Extending the capillary wave model to include the effect of bending rigidity: X-ray reflectivity and diffuse scattering

TL;DR

This paper extends the capillary wave model to include bending rigidity effects, enabling improved analysis of thin film surface structures via X-ray scattering techniques, especially for soft, liquid interfaces.

Contribution

The authors develop an extended capillary wave model that incorporates bending rigidity, allowing for more accurate characterization of thin film surfaces using X-ray scattering data.

Findings

The extended model accurately describes X-ray scattering for films with bending rigidity.

Pseudo XRR approach enhances resolution and compatibility with existing software.
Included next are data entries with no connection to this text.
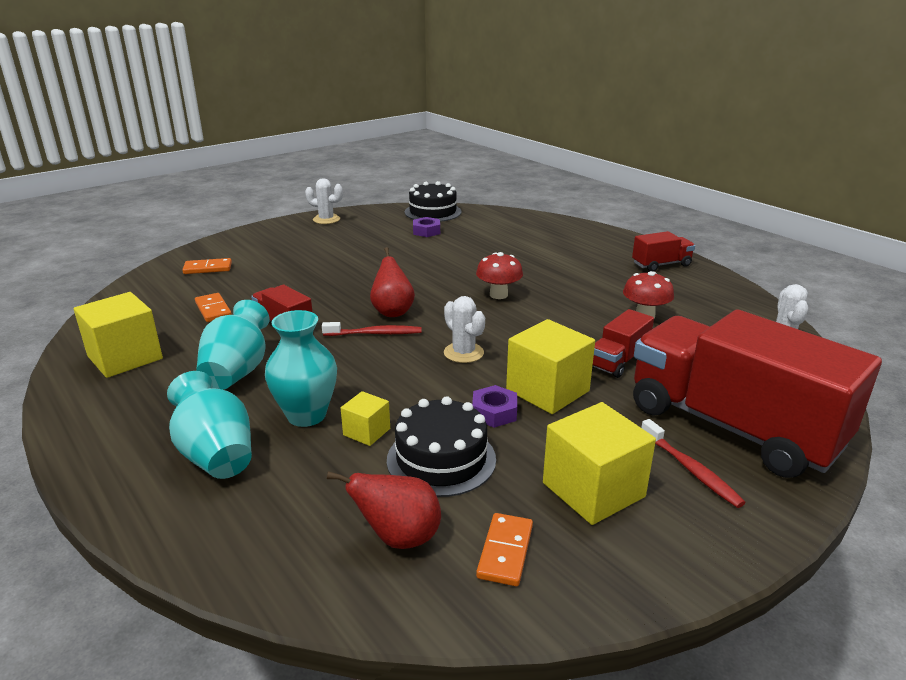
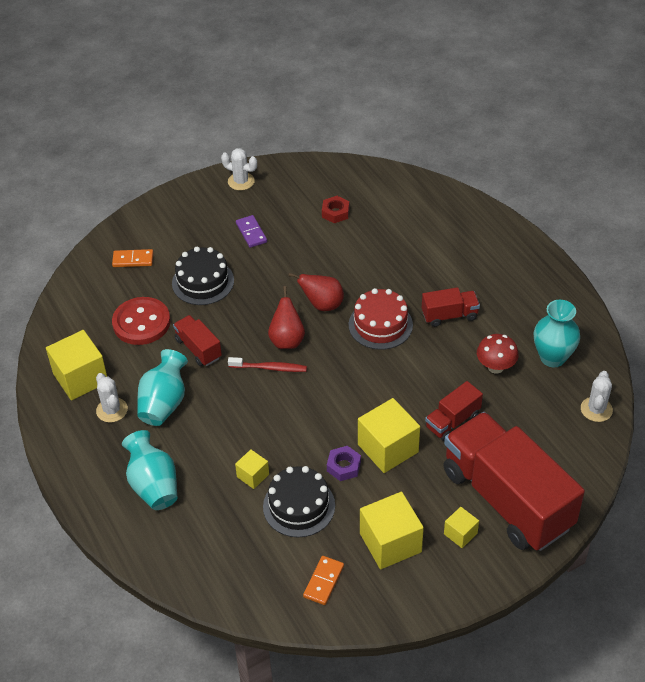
camera: 10 degrees right, 20 degrees up
(213, 310) = (141, 323): orange domino -> red button
(306, 415) = (213, 455): turquoise vase -> turquoise vase (552, 357)
(340, 246) = (251, 233): none -> purple domino
(399, 537) = (263, 564): red pear -> red pear (322, 305)
(426, 231) = (335, 213): purple nut -> red nut
(433, 212) = (348, 175): black cake -> black cake (203, 282)
(463, 353) = (335, 399): white cactus -> white cactus (112, 410)
(498, 295) = (380, 325): red mushroom -> red cake
(661, 265) = (542, 292): red truck -> red truck (449, 315)
(691, 469) = (460, 533): red toothbrush -> yellow cube

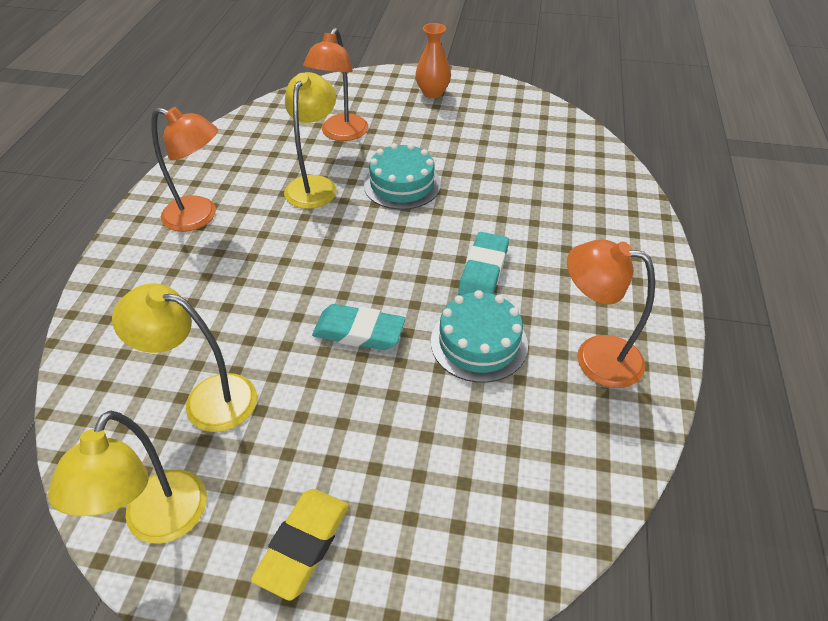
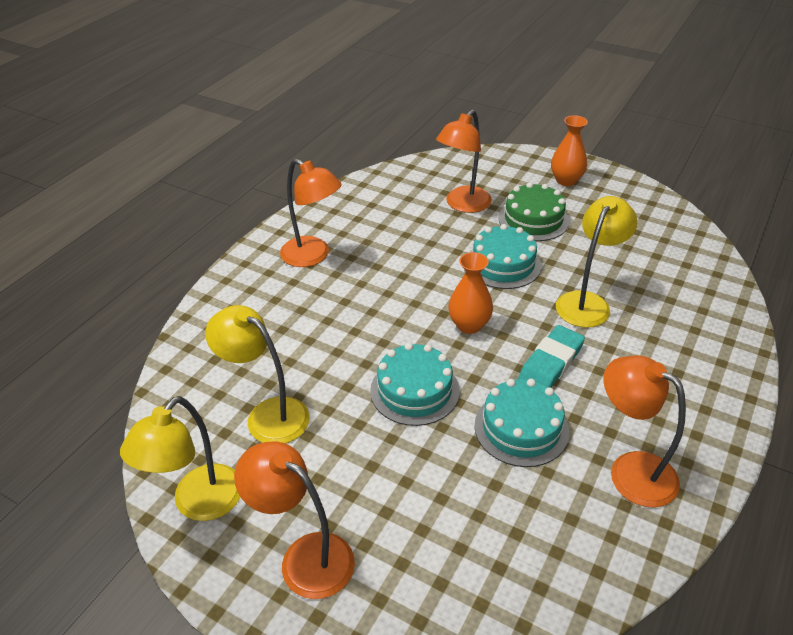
camera: 20 degrees right, 5 degrees down
(303, 545) = (305, 557): yellow eraser -> orange lamp
(314, 185) = (422, 248): yellow lamp -> yellow lamp (587, 302)
(359, 332) = (414, 390): turquoise eraser -> turquoise cake
(390, 252) = (469, 325): none -> orange vase
(415, 136) = (533, 220): none -> green cake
Experimental validation shows strong agreement with traditional methods.

Abstract

The surface roughness of a thin film at a liquid interface exhibits contributions of thermally excited fluctuations. This thermal roughness depends on temperature (T), surface tension ($\gamma$) and elastic material properties, specifically the bending modulus ($\kappa$) of the film. A non-zero $\kappa$ suppresses the thermal roughness at small length scales compared to an interface with zero $\kappa$, as expressed by the power spectral density (PSD) of the thermal roughness. The description of the X-ray scattering of the standard Capillary Wave Model (CWM), that is valid for zero $\kappa$, is extended to include the effect of $\kappa$. The extended CWM (eCWM) provides a single analytical form for both the specular XRR and the diffuse scattering around the specular reflection, and recovers the expression of the CWM at its zero $\kappa$ limit. This new theoretical approach enables the use of single-shot grazing incidence X-ray off-specular scattering (GIXOS) measurements for characterizing the structure of thin films on a liquid surface. The eCWM analysis approach decouples the thermal roughness factor from the surface scattering signal, providing direct access to the intrinsic surface-normal structure of the film and its bending modulus. Moreover, the eCWM facilitates the calculation of reflectivity at any desired resolution (pseudo XRR approach). The transformation into pseudo XRR provides the benefit of using widely available XRR software to perform GIXOS analysis. The extended range of the vertical scattering vector (Qz) available with the GIXOS-pseudo XRR approach allows for a higher spatial resolution than with conventional XRR. Experimental results are presented for various lipid systems, showing strong agreement between conventional specular XRR and pseudo XRR methods. This agreement validates the proposed approach and highlights its utility for analyzing soft, thin films.